As international investors pull out of high-risk Argentina, the government's plan to finance billions in public works with investor cash has become untenable.
Argentina’s administration under President Mauricio Macri announced its intention to take over 40 infrastructure projects around the country due to lack of international investors scared to do business with South America’s third-largest economy that fell into recession months ago and for which investor riskiness ratings have skyrocketed.
On Tuesday afternoon the treasury department head, Nicolas Dujovne, told the press that the Portezuelo del Viento dam in Mendoza, announced in 2016, will not be carried out under the Public-Private Participation (PPP) program.
Macri had intended to finance some 40 infrastructure projects in the energy, mining, transport, communications, technology, water and sanitation, housing, health, justice and education sectors that amounted to more than US$21 billion under the PPP umbrella.
However, international investors who would essentially finance the public-private fund were immediately scared away when Argentina registered a poor showing on the J.P. Morgan Emerging Markets Bonds Index (EMBI) last Friday, drying up resources for the much-needed public works projects.
This rating of 787 is reported as Argentina’s worst EMBI since Macri took office in late 2015.
Macri's 2019 budget cuts culture and education spending by 23 percent, housing and urban development by 48 percent, health care by 8, and water treatment and sewerage projects by 20 percent.
Between September and October alone, 20,800 state workers were laid off in austerity measures to feed the country’s US$56.3 billion International Monetary Fund (IMF) loan negotiated since June.

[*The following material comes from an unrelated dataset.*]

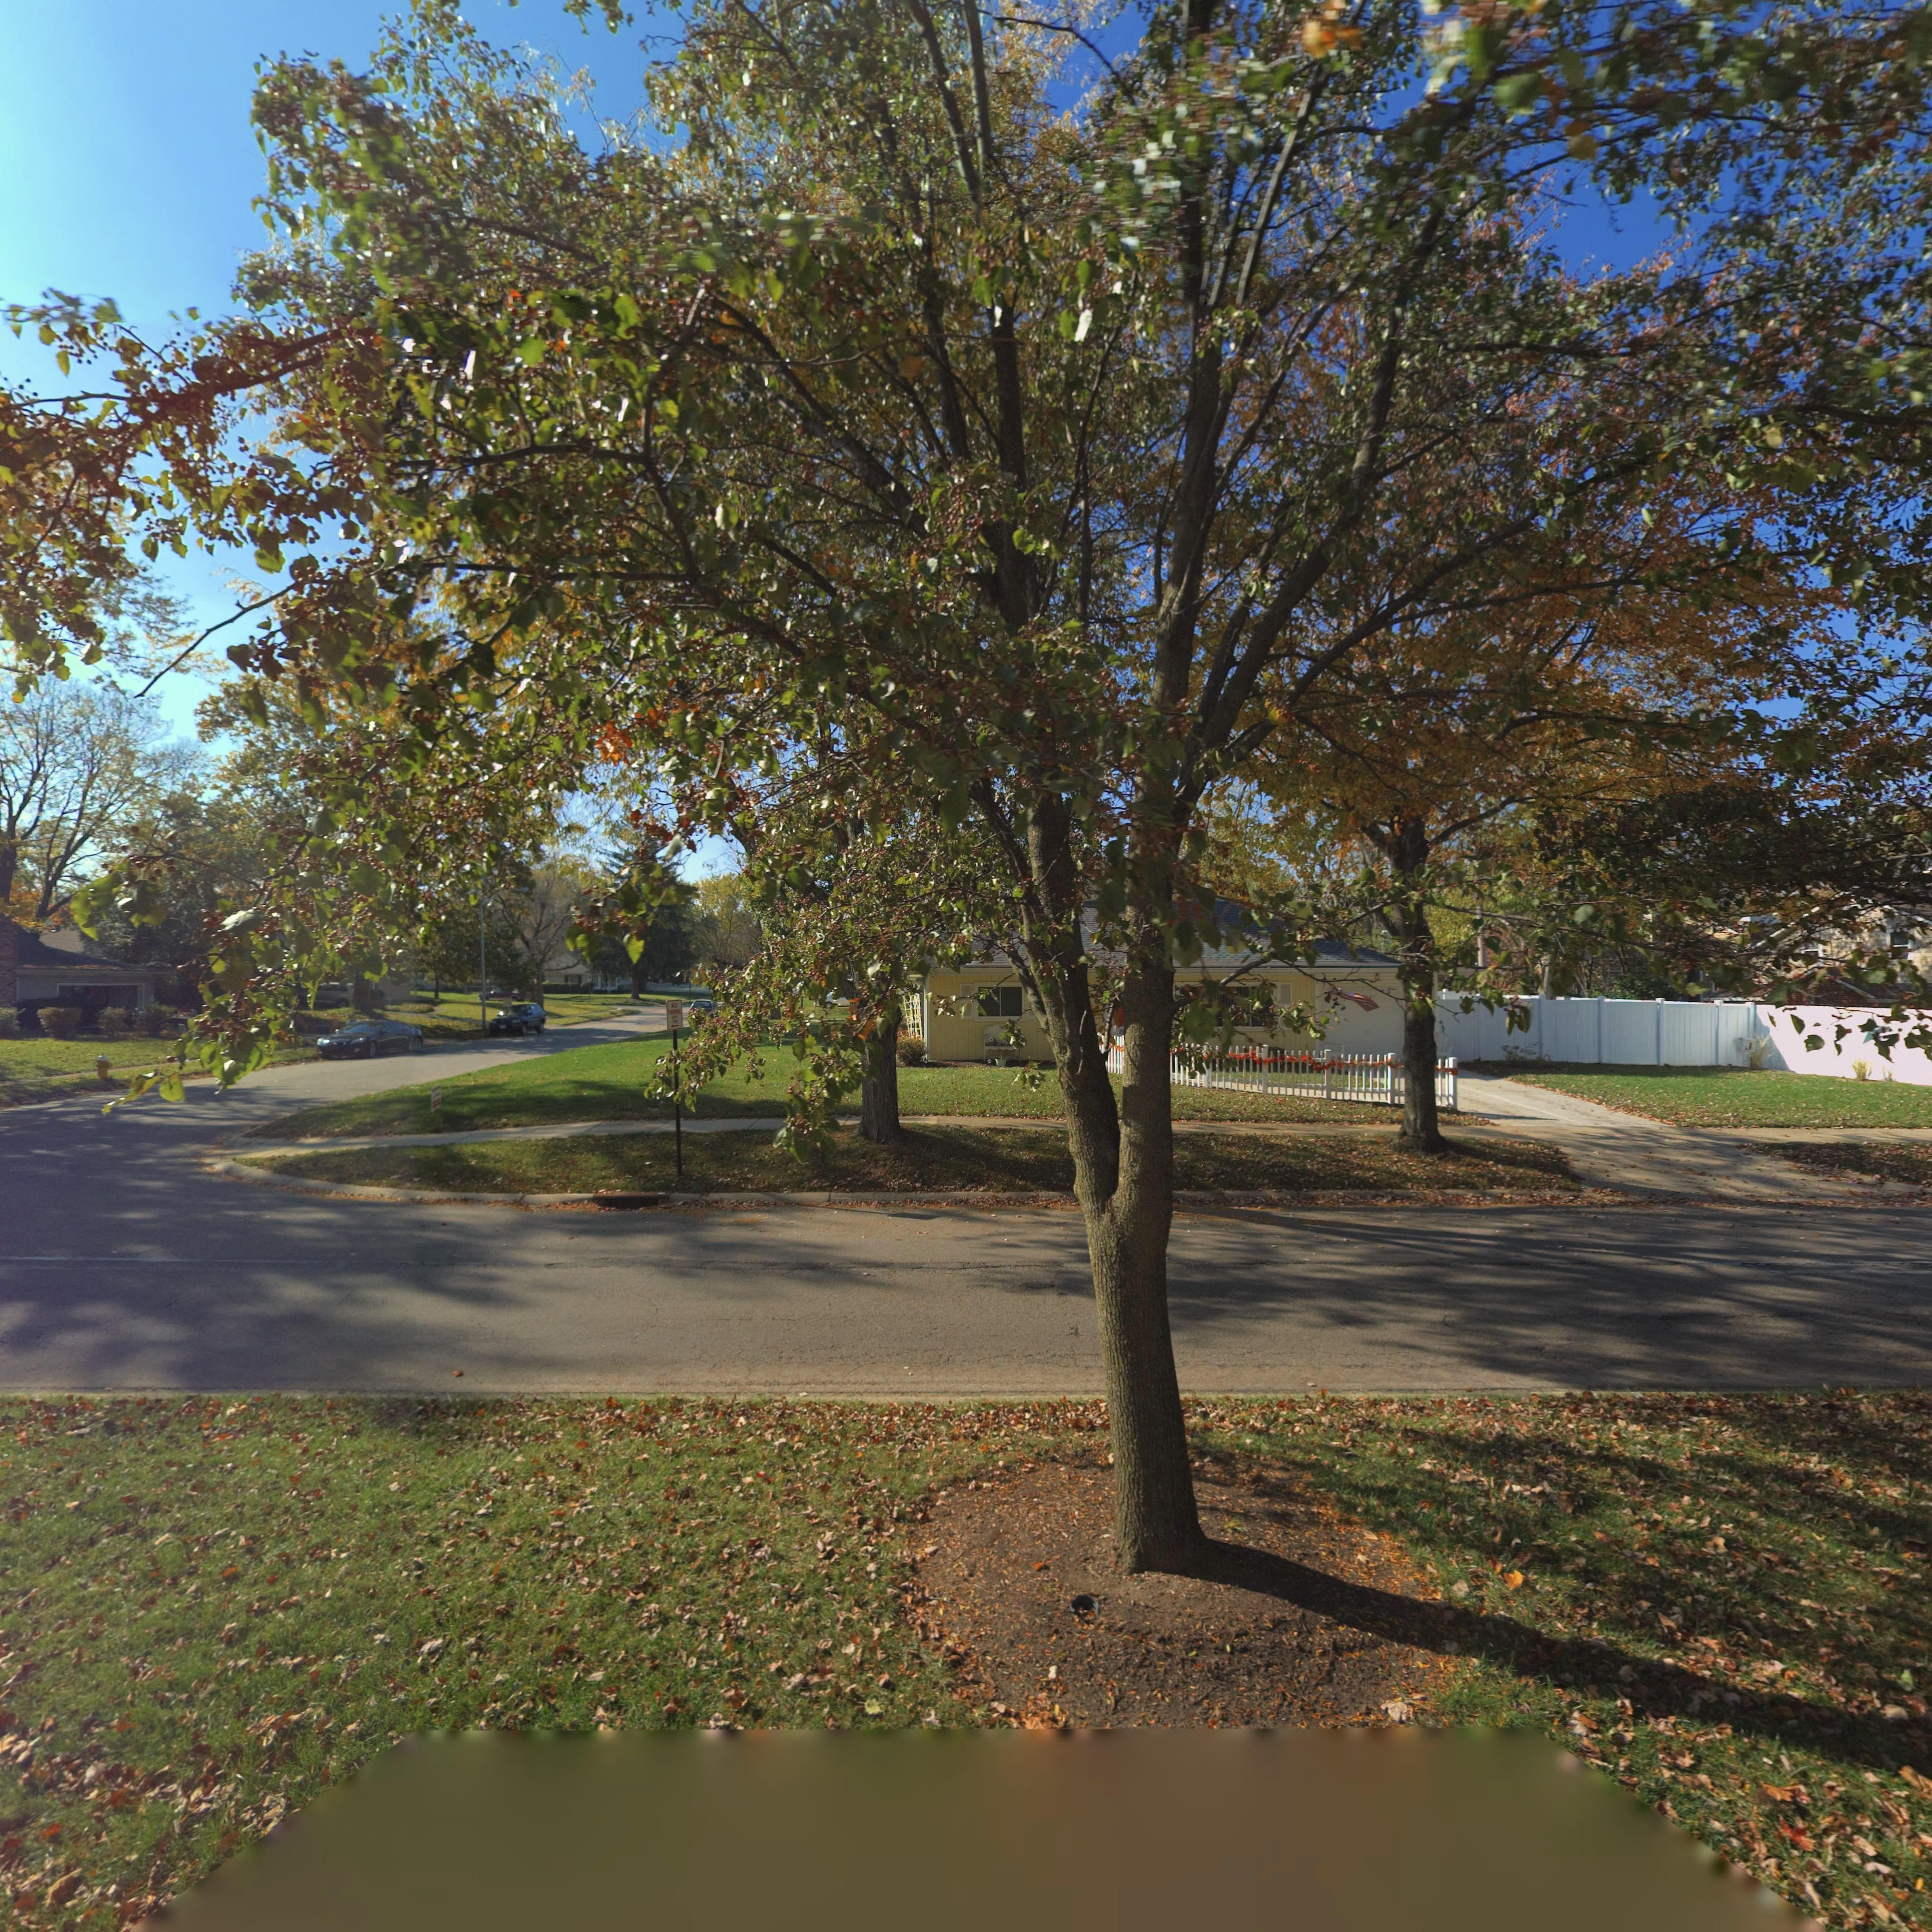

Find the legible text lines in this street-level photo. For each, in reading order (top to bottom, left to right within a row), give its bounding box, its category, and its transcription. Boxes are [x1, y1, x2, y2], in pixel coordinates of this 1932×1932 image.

[670, 1002, 678, 1009] None: NO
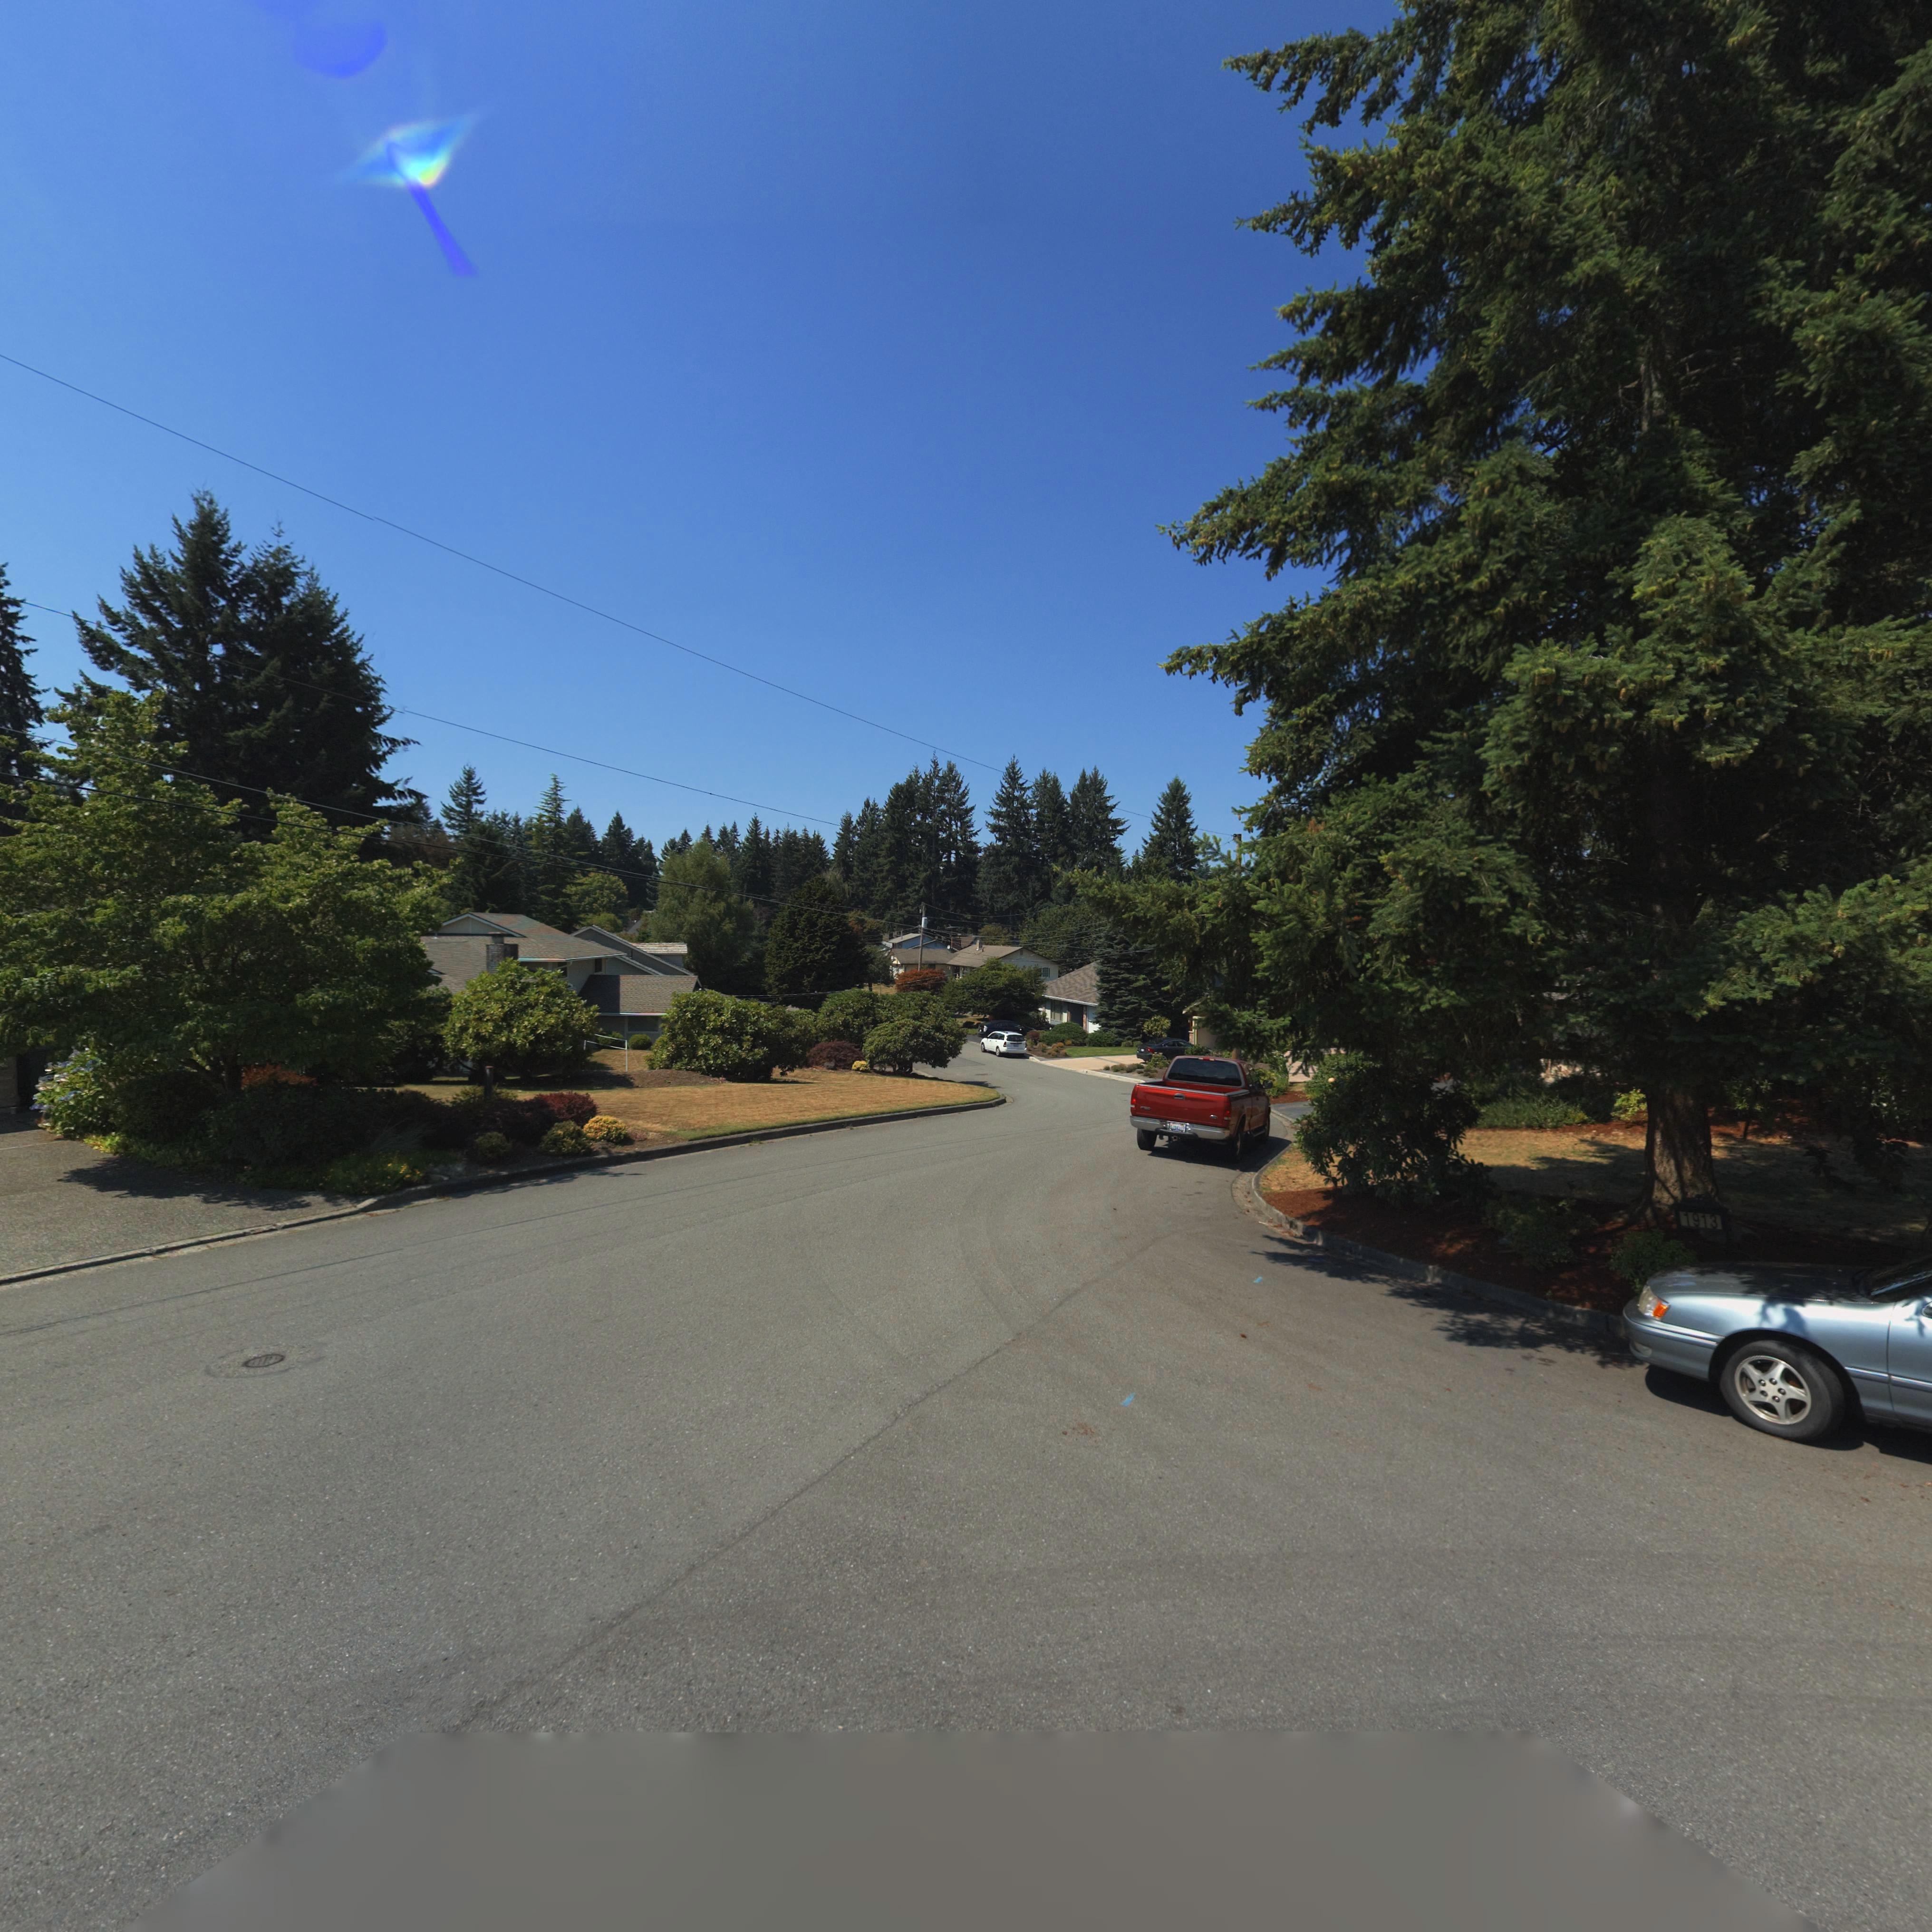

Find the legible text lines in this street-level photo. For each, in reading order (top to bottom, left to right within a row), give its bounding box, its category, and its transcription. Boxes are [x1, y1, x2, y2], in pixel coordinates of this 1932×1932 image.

[1683, 1212, 1718, 1229] StreetNumber: 1913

Government PPP projects that have already been contracted, such as 2,500 km of highway backed by US$6 billion, will continue.
"For those who have not yet been bid, there will be changes in how PPP" is managed, a high-ranking transportation official told local media.
Dujovne told the press: "In light of the macroeconomic variables of Argentina there was a change regarding the financing of certain construction projects" he said.
"We have decided to move the financing of the project from the PPP system ... to other financings that will be made up of funds from the treasury, bilateral or multilateral. This will allow us to have a substantially lower cost at this time,” Dujovne told the press.
A Casa Rosada source was more blunt: "With this high-risk index, credit was very expensive and the projects became impossible."
PPP programs were put in place in the 1990s around the world and rely on private investment for state projects. International investors, already scared by the country’s economy contracting by six percent in November, are refusing to buy Argentine debt (bonds) that come along with a 60 percent interest rate, an exorbitant rate for a right-wing government that in three years has already accumulated US$153.619 billion in debt, 83.4 percent from previous bonds.
"There are no financiers willing to lend to the government," explained the UMET economics professor and former Undersecretary of Finance Facundo Bocco, pointing out the country’s current recession and high level of indebtedness.
As the EMBI rose, Argentina's peso fell, 1.92 points to 39 to the U.S. dollar.